New tools to monitor recurrence
An essential new tool being incorporated into this process is a test called a liquid biopsy, which differs from a tissue biopsy in that it uses a non-invasive blood draw to collect tumor DNA circulating in a patient's blood. Also known as circulating tumor DNA (ctDNA) testing, this technology allows doctors to quickly and easily determine the genetic makeup of a cancer and track its progression over time.
“Colon cancer releases a lot of DNA into the bloodstream, which can be captured by liquid biopsy,” he says. Pashtun Kashi, MDHe is an oncologist and director of liquid biopsy research at the Englander Institute for Precision Medicine at NewYork-Presbyterian College.
One of the benefits of liquid biopsies is that they can help determine whether all of the cancer has been removed from a patient's body after a procedure aimed at removing it. “There may be small pieces of cancer remaining that are below the resolution of the imaging tests we use to decide whether to do surgery or a transplant,” explains Dr. Rocca.

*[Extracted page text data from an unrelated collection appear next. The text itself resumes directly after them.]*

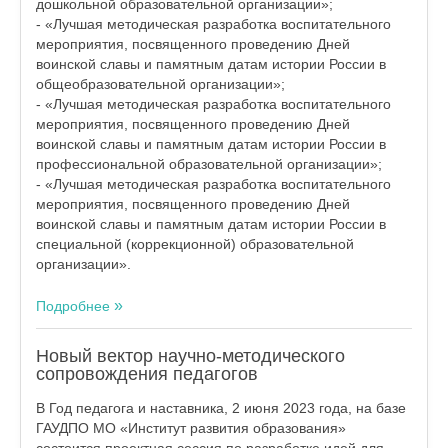
дошкольной образовательной организации»;
- «Лучшая методическая разработка воспитательного
мероприятия, посвященного проведению Дней
воинской славы и памятным датам истории России в
общеобразовательной организации»;
- «Лучшая методическая разработка воспитательного
мероприятия, посвященного проведению Дней
воинской славы и памятным датам истории России в
профессиональной образовательной организации»;
- «Лучшая методическая разработка воспитательного
мероприятия, посвященного проведению Дней
воинской славы и памятным датам истории России в
специальной (коррекционной) образовательной
организации».
Подробнее
Новый вектор научно-методического
сопровождения педагогов
В Год педагога и наставника, 2 июня 2023 года, на базе
ГАУДПО МО «Институт развития образования»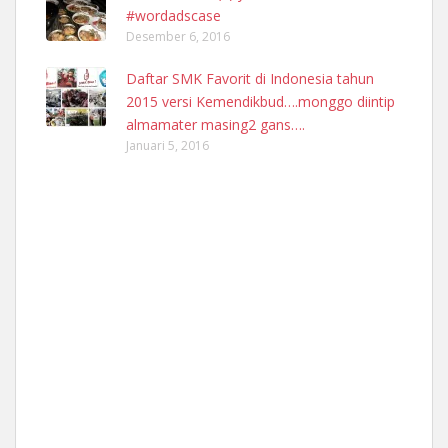
#wordadscase
Desember 6, 2016
Daftar SMK Favorit di Indonesia tahun
2015 versi Kemendikbud….monggo diintip
almamater masing2 gans….
Januari 5, 2016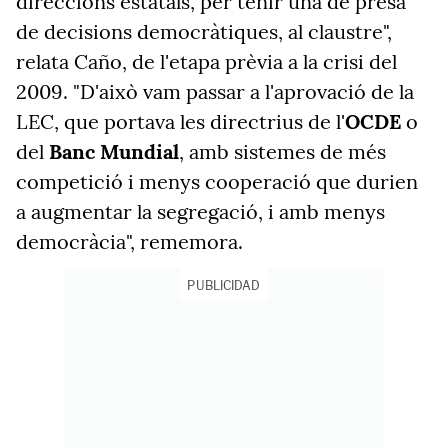
direccions estatals, per tenir una de presa
de decisions democràtiques, al claustre",
relata Caño, de l'etapa prèvia a la crisi del
2009. "D'això vam passar a l'aprovació de la
LEC, que portava les directrius de l'
OCDE
o
del
Banc Mundial
, amb sistemes de més
competició i menys cooperació que durien
a augmentar la segregació, i amb menys
democràcia", rememora.
PUBLICIDAD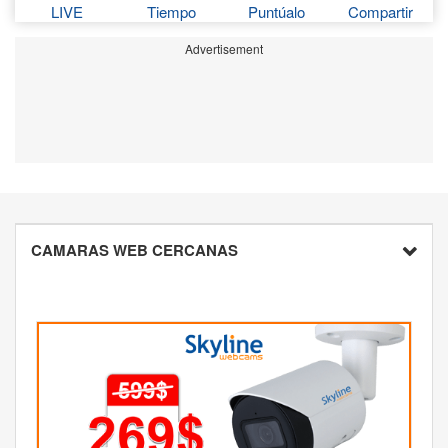
LIVE
Tiempo
Puntúalo
Compartir
Advertisement
CAMARAS WEB CERCANAS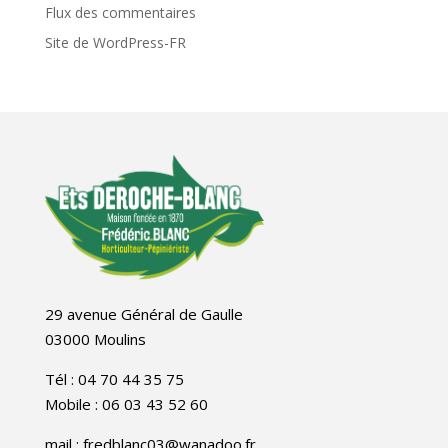
Flux des commentaires
Site de WordPress-FR
29 avenue Général de Gaulle
03000 Moulins
Tél : 04 70 44 35 75
Mobile : 06 03 43 52 60
mail : fredblanc03@wanadoo.fr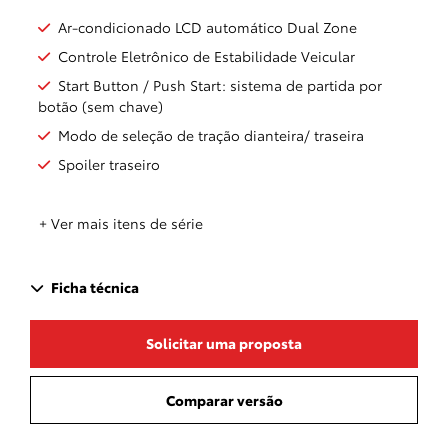
Ar-condicionado LCD automático Dual Zone
Controle Eletrônico de Estabilidade Veicular
Start Button / Push Start: sistema de partida por
botão (sem chave)
Modo de seleção de tração dianteira/ traseira
Spoiler traseiro
+ Ver mais itens de série
Ficha técnica
Solicitar uma proposta
Comparar versão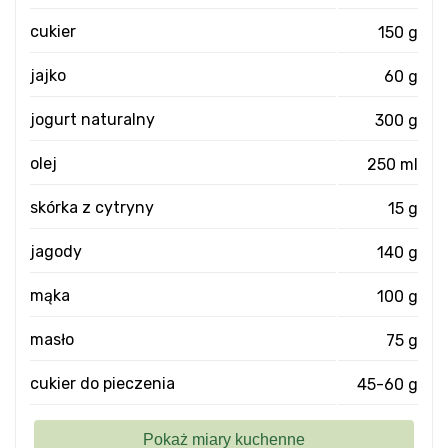
cukier
150 g
jajko
60 g
jogurt naturalny
300 g
olej
250 ml
skórka z cytryny
15 g
jagody
140 g
mąka
100 g
masło
75 g
cukier do pieczenia
45-60 g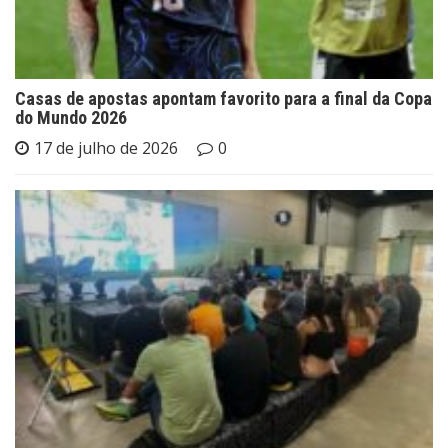
Casas de apostas apontam favorito para a final da Copa
do Mundo 2026
17 de julho de 2026
0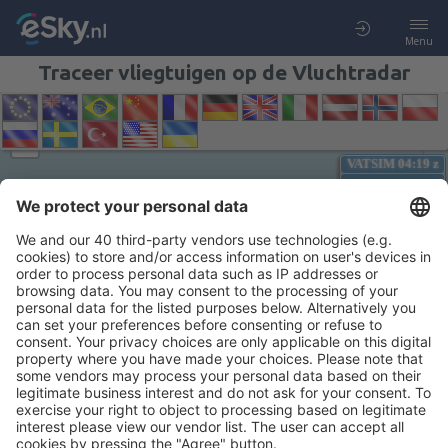
Menu
Traceer vliegtuigen op de Vluchtradar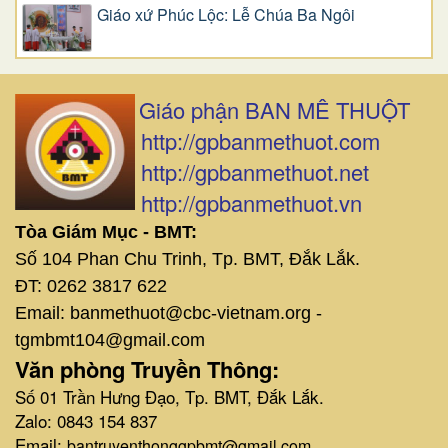
Giáo xứ Phúc Lộc: Lễ Chúa Ba Ngôi
Giáo phận BAN MÊ THUỘT
http://gpbanmethuot.com
http://gpbanmethuot.net
http://gpbanmethuot.vn
Tòa Giám Mục - BMT:
Số 104 Phan Chu Trinh, Tp. BMT, Đắk Lắk.
ĐT: 0262 3817 622
Email: banmethuot@cbc-vietnam.org -
tgmbmt104@gmail.com
Văn phòng Truyền Thông:
Số 01 Trần Hưng Đạo, Tp. BMT, Đắk Lắk.
Zalo: 0843 154 837
Email:
bantruyenthonggpbmt@gmail.com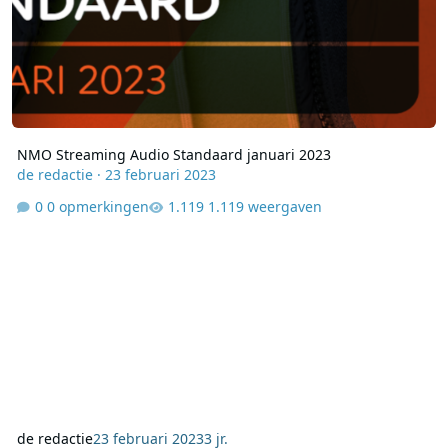
NMO Streaming Audio Standaard januari 2023
de redactie
·
23 februari 2023
0 opmerkingen
1.119 weergaven
de redactie
23 februari 2023
3 jr.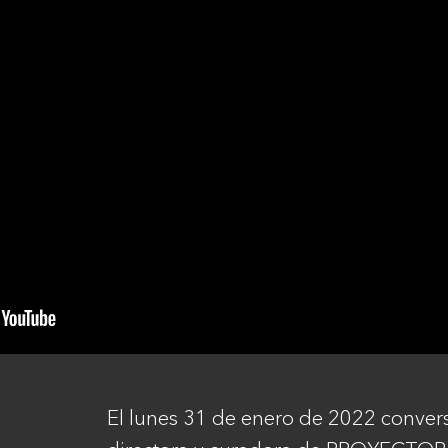
El lunes 31 de enero de 2022 conver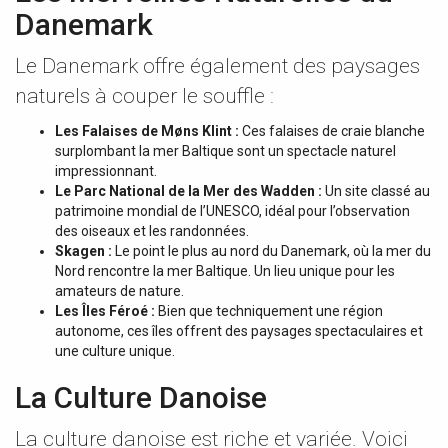
Danemark
Le Danemark offre également des paysages
naturels à couper le souffle :
Les Falaises de Møns Klint :
Ces falaises de craie blanche
surplombant la mer Baltique sont un spectacle naturel
impressionnant.
Le Parc National de la Mer des Wadden :
Un site classé au
patrimoine mondial de l’UNESCO, idéal pour l’observation
des oiseaux et les randonnées.
Skagen :
Le point le plus au nord du Danemark, où la mer du
Nord rencontre la mer Baltique. Un lieu unique pour les
amateurs de nature.
Les Îles Féroé :
Bien que techniquement une région
autonome, ces îles offrent des paysages spectaculaires et
une culture unique.
La Culture Danoise
La culture danoise est riche et variée. Voici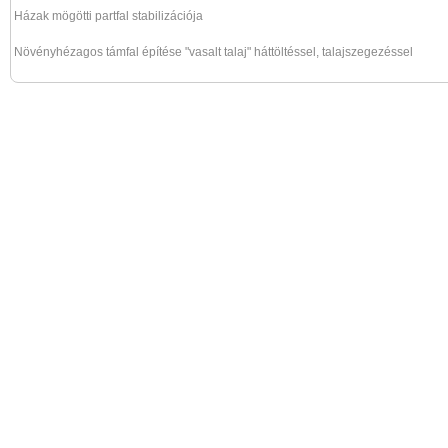
Házak mögötti partfal stabilizációja
Növényhézagos támfal építése "vasalt talaj" háttöltéssel, talajszegezéssel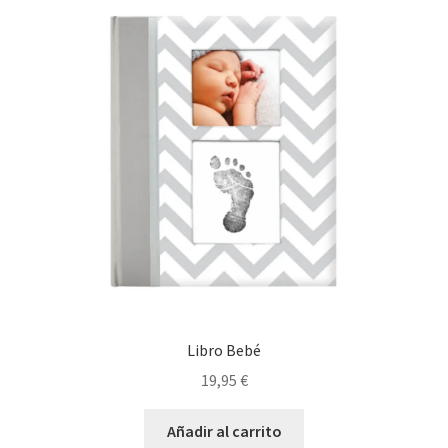
Libro Bebé
19,95
€
Añadir al carrito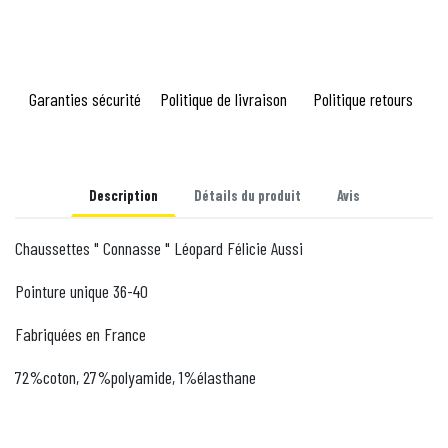
Garanties sécurité
Politique de livraison
Politique retours
Description
Détails du produit
Avis
Chaussettes "
Connasse
" Léopard Félicie Aussi
Pointure unique 36-40
Fabriquées en France
72%coton, 27%polyamide, 1%élasthane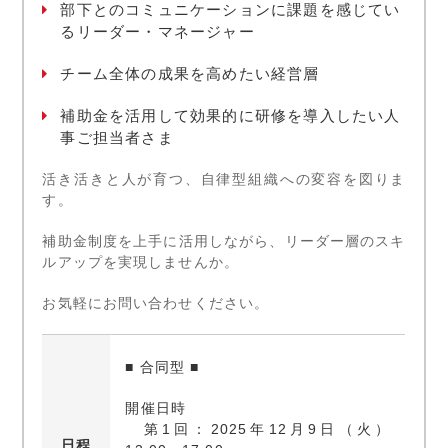
部下とのコミュニケーションに課題を感じてい
るリーダー・マネージャー
チーム全体の成果を高めたい経営層
補助金を活用して効果的に研修を導入したい人
事ご担当者さま
活き活きと人が育つ、自律型組織への変容を図りま
す。
補助金制度を上手に活用しながら、リーダー層のスキ
ルアップを実現しませんか。
お気軽にお問い合わせください。
■ 合同型 ■
開催日時
第1回：2025年12月9日（火）
日程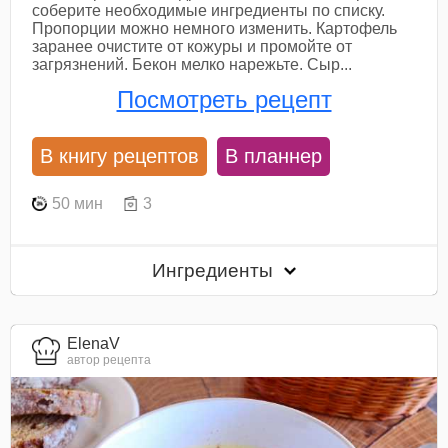
соберите необходимые ингредиенты по списку.
Пропорции можно немного изменить. Картофель
заранее очистите от кожуры и промойте от
загрязнений. Бекон мелко нарежьте. Сыр...
Посмотреть рецепт
В книгу рецептов
В планнер
50 мин
3
Ингредиенты
ElenaV
автор рецепта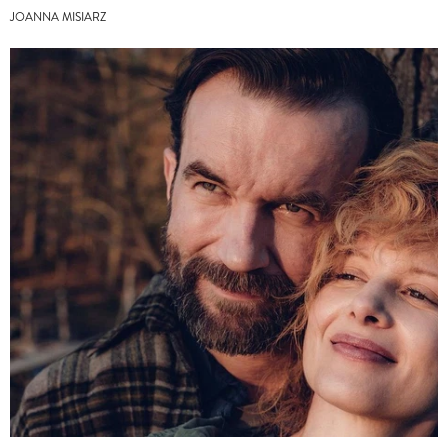
JOANNA MISIARZ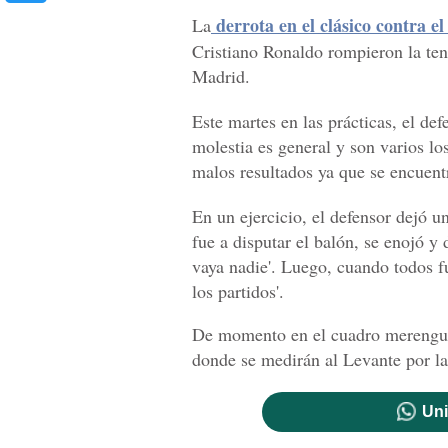
derrota en el clásico contra el
La
Cristiano Ronaldo rompieron la ten
Madrid.
Este martes en las prácticas, el de
molestia es general y son varios lo
malos resultados ya que se encuent
En un ejercicio, el defensor dejó
fue a disputar el balón, se enojó y
vaya nadie'. Luego, cuando todos fu
los partidos'.
De momento en el cuadro merengue s
donde se medirán al Levante por la
Uni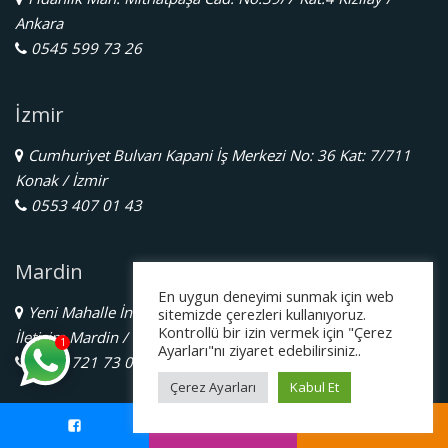
Ankara
0545 599 73 26
İzmir
Cumhuriyet Bulvarı Kapani İş Merkezi No: 36 Kat: 7/711
Konak / İzmir
0553 407 01 43
Mardin
En uygun deneyimi sunmak için web
Yeni Mahalle İnönü Cd. No:4/C Özgürlük Meydanı – Rojhat
sitemizde çerezleri kullanıyoruz.
Kontrollü bir izin vermek için "Çerez
İletişim Mardin / Kızıltepe
1
Ayarları"nı ziyaret edebilirsiniz..
0535 721 73 04
Çerez Ayarları
Kabul Et
Ordu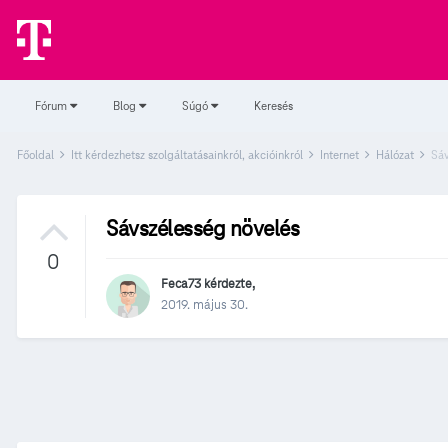
Fórum
Blog
Súgó
Keresés
Főoldal
Itt kérdezhetsz szolgáltatásainkról, akcióinkról
Internet
Hálózat
Sáv
Sávszélesség növelés
0
Feca73
kérdezte,
2019. május 30.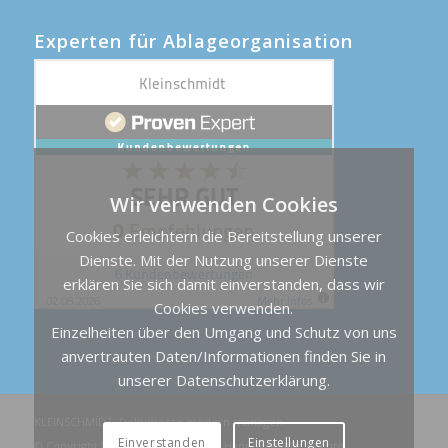
Experten für Ablageorganisation
Wir verwenden Cookies
Cookies erleichtern die Bereitstellung unserer
Dienste. Mit der Nutzung unserer Dienste
erklären Sie sich damit einverstanden, dass wir
Cookies verwenden.
Einzelheiten über den Umgang und Schutz von uns
anvertrauten Daten/Informationen finden Sie in
unserer
Datenschutzerklärung
.
KLEINSCHMIDT. Dokumente modern managen.
Einverstanden
Einstellungen
© Copyright Karl Kleinschmidt e.K., Hannover. Alle Rechte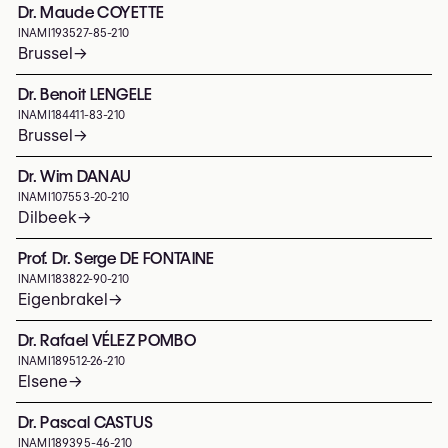
Dr. Maude COYETTE
INAMI
193527-85-210
Brussel
→
Dr. Benoit LENGELE
INAMI
184411-83-210
Brussel
→
Dr. Wim DANAU
INAMI
107553-20-210
Dilbeek
→
Prof. Dr. Serge DE FONTAINE
INAMI
183822-90-210
Eigenbrakel
→
Dr. Rafael VÉLEZ POMBO
INAMI
189512-26-210
Elsene
→
Dr. Pascal CASTUS
INAMI
189395-46-210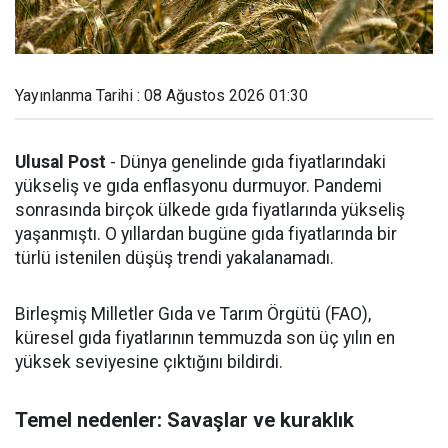
Yayınlanma Tarihi : 08 Ağustos 2026 01:30
Ulusal Post
- Dünya genelinde gıda fiyatlarındaki
yükseliş ve gıda enflasyonu durmuyor. Pandemi
sonrasında birçok ülkede gıda fiyatlarında yükseliş
yaşanmıştı. O yıllardan bugüne gıda fiyatlarında bir
türlü istenilen düşüş trendi yakalanamadı.
Birleşmiş Milletler Gıda ve Tarım Örgütü (FAO),
küresel gıda fiyatlarının temmuzda son üç yılın en
yüksek seviyesine çıktığını bildirdi.
Temel nedenler: Savaşlar ve kuraklık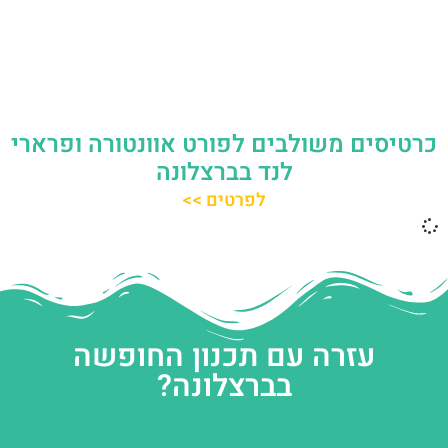
כרטיסים משולבים לפורט אוונטורה ופרארי
לנד בברצלונה
לפרטים >>
עזרה עם תכנון החופשה
בברצלונה?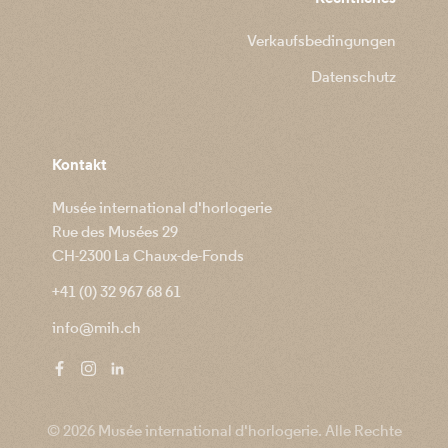
Verkaufsbedingungen
Datenschutz
Kontakt
Musée international d'horlogerie
Rue des Musées 29
CH-2300 La Chaux-de-Fonds
+41 (0) 32 967 68 61
info@mih.ch
© 2026 Musée international d'horlogerie. Alle Rechte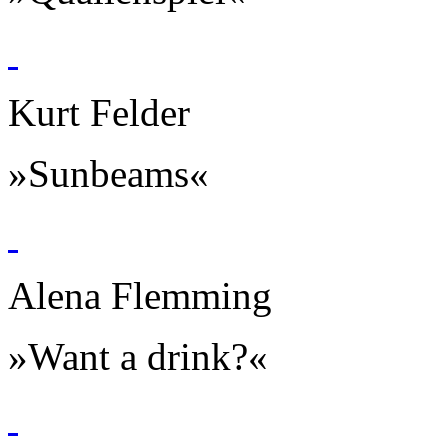
Kurt Felder
»Sunbeams«
Alena Flemming
»Want a drink?«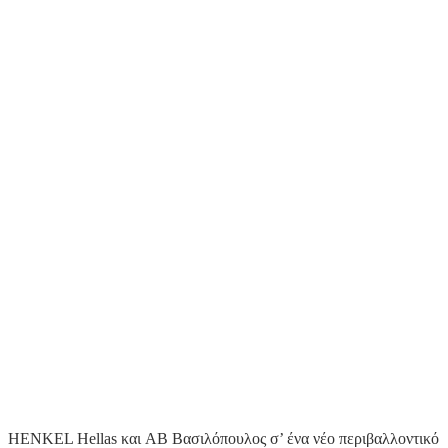
HENKEL Hellas και AB Βασιλόπουλος σ’ ένα νέο περιβαλλοντικό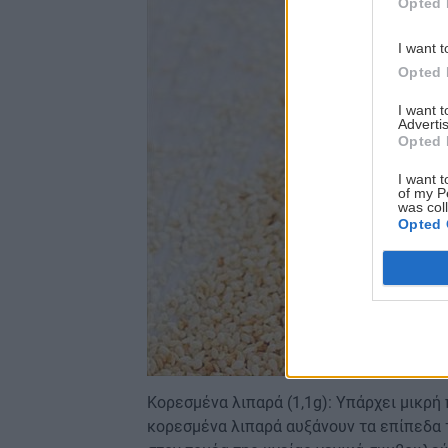
Opted 
I want t
Opted 
I want 
Advertis
Opted 
I want t
of my P
was col
Opted 
Κορεσμένα λιπαρά (1,1g): Υπάρχει μικρή
κορεσμένα λιπαρά αυξάνουν τα επίπεδα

Dr. Kasi adds, “The key to success will be selecting the right patients who will benefit most from this approach. It is important to test over time to ensure the cancer is well controlled. Additionally, integrating these liquid biopsies can help evaluate disease burden and ongoing response to treatment, where traditional tumor markers such as CEA and CA-19-9 are not always reliable. Additionally, these liquid biopsy assays can also be used in the post-transplant surveillance setting. We are one of the few centers using this as another tool in the toolbox for these patients.”
This interdisciplinary collaboration and ongoing evaluation is crucial.
“We are cautious when we expand the standard of care for liver cancer because cancer will come back,” Dr. Rocca said, “and we start to think that we should give this precious gift of life to someone else. That's why we're going slowly and carefully with liver cancer transplants.”
Dr. Kashi added: “In some circumstances, undergoing a transplant may preclude future clinical trials or other options, so the decision is not simple but will be a process of overselection to identify patients who would benefit most from such an approach.”